**Written task:** Extract the lines of the material from the line that contains "# Module: components/AddOn/AddOn" through the line that contains "#### Defined in", both included, and copy them exactly.

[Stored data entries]
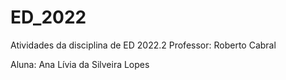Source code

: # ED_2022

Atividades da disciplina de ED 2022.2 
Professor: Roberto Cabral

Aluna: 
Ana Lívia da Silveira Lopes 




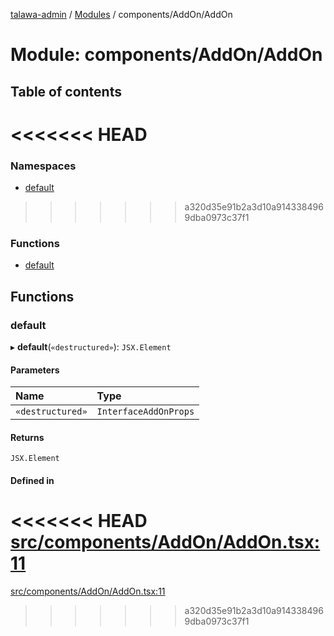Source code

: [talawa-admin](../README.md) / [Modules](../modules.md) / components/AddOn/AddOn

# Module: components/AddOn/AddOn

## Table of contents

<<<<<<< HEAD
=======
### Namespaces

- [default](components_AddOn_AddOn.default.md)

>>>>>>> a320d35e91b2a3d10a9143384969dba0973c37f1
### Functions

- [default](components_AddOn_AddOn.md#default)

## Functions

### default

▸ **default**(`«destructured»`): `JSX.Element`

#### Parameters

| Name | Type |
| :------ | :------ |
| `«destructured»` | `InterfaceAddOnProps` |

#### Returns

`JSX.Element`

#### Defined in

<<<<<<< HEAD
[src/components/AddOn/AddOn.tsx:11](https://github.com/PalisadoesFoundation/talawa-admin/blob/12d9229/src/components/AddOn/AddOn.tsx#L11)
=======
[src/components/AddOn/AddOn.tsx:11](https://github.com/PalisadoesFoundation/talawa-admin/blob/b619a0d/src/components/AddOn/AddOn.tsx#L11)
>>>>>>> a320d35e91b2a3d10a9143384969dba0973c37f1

...

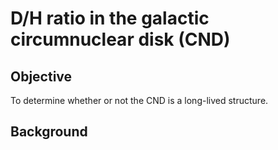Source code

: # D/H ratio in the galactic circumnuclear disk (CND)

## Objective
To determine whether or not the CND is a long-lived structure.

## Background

**Answer below:**
# Module: components/AddOn/AddOn

## Table of contents

<<<<<<< HEAD
=======
### Namespaces

- [default](components_AddOn_AddOn.default.md)

>>>>>>> a320d35e91b2a3d10a9143384969dba0973c37f1
### Functions

- [default](components_AddOn_AddOn.md#default)

## Functions

### default

▸ **default**(`«destructured»`): `JSX.Element`

#### Parameters

| Name | Type |
| :------ | :------ |
| `«destructured»` | `InterfaceAddOnProps` |

#### Returns

`JSX.Element`

#### Defined in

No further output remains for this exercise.